Una vieja tal era la de nuestra historia. Apenas veía venir a nuestro joven, se
le atravesaba pidiéndole la limosna, y tanto llegó a molestarle que, al fin,
acabó por despertar en él, con su desaliño y feo talante, la antigua adversión
a la suciedad y a la miseria. A medida que avanzaba en su camino, y el sol le
bañaba con sus fulgores, y las campiñas verdegueaban, y el velo azul se
desplegaba por el horizonte cubriendo los montes y los valles, más claramente
resonaba en sus oídos la voz insidiosa de la tentación: «¿Conque es verdad que
quieres abandonar todo eso? ¿Es verdad que quieres dar el adiós eterno a la luz
del sol, a la vida y al placer, a los festines alegres, a las sabrosas
canciones, y encerrarte en esa sombría caverna, malbaratando así lo más florido
de tu juventud en inútiles oraciones, para llegar a ser después un viejo loco y
miserable, que se arrastre de iglesia en iglesia, suspirando desolado y acaso
maldiciendo en secreto la malgastada vida?»

===

Partes del ejercicio:
1 > Según el texto sobre la vieja y la tentación del joven, ¿qué hacía la vieja apenas veía venir al joven?
2 > Continúa el texto sobre la vieja y la tentación del joven a partir de la pregunta final de la tentación.

[Entradas de datos almacenados]
===

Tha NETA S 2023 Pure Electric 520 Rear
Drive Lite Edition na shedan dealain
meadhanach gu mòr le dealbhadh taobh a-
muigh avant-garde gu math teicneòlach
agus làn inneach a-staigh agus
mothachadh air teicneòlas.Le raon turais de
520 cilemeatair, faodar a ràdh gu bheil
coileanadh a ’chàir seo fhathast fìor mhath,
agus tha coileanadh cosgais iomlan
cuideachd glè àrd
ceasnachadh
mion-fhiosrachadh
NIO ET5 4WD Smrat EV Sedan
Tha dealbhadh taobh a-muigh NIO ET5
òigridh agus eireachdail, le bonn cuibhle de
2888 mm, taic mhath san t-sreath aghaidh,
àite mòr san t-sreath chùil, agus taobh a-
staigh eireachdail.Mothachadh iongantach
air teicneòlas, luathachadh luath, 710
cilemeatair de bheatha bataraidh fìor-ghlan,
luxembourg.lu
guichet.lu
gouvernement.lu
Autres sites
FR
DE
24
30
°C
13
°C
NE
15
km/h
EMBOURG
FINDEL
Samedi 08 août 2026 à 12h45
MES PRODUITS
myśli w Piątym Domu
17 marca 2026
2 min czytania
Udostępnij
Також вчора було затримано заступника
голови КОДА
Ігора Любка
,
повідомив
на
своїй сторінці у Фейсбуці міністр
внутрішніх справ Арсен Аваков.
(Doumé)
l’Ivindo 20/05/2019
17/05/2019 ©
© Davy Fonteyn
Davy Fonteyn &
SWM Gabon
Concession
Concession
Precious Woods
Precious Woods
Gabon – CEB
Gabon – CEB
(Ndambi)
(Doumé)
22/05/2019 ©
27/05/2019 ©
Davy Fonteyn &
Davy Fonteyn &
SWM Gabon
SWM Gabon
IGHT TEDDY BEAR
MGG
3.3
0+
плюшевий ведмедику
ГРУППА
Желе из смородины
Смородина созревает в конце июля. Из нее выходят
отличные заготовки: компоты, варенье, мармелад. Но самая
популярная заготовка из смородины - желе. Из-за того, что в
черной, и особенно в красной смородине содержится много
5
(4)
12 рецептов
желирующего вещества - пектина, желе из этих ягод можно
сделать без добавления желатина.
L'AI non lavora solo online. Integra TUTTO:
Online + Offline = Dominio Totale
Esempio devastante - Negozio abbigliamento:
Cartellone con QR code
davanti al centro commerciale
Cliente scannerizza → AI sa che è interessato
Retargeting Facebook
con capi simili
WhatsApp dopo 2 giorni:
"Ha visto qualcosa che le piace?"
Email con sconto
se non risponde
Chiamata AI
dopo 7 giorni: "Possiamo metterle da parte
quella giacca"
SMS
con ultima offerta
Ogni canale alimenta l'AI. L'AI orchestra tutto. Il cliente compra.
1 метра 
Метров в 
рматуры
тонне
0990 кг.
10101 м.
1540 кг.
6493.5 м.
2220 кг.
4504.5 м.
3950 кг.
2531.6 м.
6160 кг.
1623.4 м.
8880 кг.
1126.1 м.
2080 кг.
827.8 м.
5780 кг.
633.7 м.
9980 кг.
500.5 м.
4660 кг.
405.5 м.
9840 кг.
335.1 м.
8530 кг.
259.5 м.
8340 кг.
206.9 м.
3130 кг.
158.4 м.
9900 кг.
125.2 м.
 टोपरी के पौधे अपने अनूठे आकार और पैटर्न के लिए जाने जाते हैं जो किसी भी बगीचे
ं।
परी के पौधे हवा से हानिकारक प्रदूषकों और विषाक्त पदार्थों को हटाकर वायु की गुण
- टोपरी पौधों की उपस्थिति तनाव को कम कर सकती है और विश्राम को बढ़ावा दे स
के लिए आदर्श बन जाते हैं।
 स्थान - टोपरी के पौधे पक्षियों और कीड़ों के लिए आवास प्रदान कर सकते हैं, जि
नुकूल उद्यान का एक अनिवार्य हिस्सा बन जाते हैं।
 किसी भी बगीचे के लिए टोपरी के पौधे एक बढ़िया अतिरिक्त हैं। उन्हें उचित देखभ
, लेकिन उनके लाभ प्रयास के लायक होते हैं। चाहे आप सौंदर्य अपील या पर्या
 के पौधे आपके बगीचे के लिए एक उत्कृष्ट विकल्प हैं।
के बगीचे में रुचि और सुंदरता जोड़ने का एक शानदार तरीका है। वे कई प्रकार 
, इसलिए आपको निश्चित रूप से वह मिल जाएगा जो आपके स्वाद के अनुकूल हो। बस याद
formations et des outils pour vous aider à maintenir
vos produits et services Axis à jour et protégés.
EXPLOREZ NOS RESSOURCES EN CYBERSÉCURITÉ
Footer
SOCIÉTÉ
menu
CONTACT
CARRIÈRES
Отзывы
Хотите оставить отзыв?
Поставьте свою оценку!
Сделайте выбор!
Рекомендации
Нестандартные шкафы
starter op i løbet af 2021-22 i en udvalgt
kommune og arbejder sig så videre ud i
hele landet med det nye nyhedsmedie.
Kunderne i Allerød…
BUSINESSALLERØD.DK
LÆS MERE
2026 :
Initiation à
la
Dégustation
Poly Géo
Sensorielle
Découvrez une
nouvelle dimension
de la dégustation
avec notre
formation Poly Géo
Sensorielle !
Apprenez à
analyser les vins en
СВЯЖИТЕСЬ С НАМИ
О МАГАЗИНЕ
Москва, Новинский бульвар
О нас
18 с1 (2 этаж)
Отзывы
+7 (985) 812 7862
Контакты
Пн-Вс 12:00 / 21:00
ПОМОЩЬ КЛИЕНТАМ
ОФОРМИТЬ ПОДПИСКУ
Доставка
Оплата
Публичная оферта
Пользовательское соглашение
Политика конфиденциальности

===

Respuestas del ejercicio:
1 > Se le atravesaba pidiéndole limosna.

2 >
Así murmuraba el
enemigo malo al alma de nuestro joven, y, a buen seguro, hubo momentos en que
éste, aguijoneado por la juventud, por su natural amor a la luz y a la alegría,
por sus nativas aspiraciones caballerescas, llegó a vacilar, a bambolearse bajo
el peso de la tentación. Pero no bien penetraba en su gruta, recordaba la
calma, el dominio sobre sí mismo, y cuanto más recio había sido el combate,
tanto más profunda era la paz y más dulce el consuelo con que Dios le regalaba
en la intimidad de la oración.[3]
Así, al menos,
creo que se puede interpretar un episodio que relatan los Tres Compañeros en
los siguientes oscuros términos: «Había en Asís una mujer jorobada y deforme
que el demonio traía a la memoria de Francisco en frecuentes apariciones,
amenazándole con tocarle de la misma enfermedad que padecía esta mujer, como no
renunciase a sus piadosos proyectos. Pero Francisco, como valiente soldado de
Cristo, despreciaba las amenazas del diablo, penetraba en su gruta y se
entregaba a la oración» (TC 12).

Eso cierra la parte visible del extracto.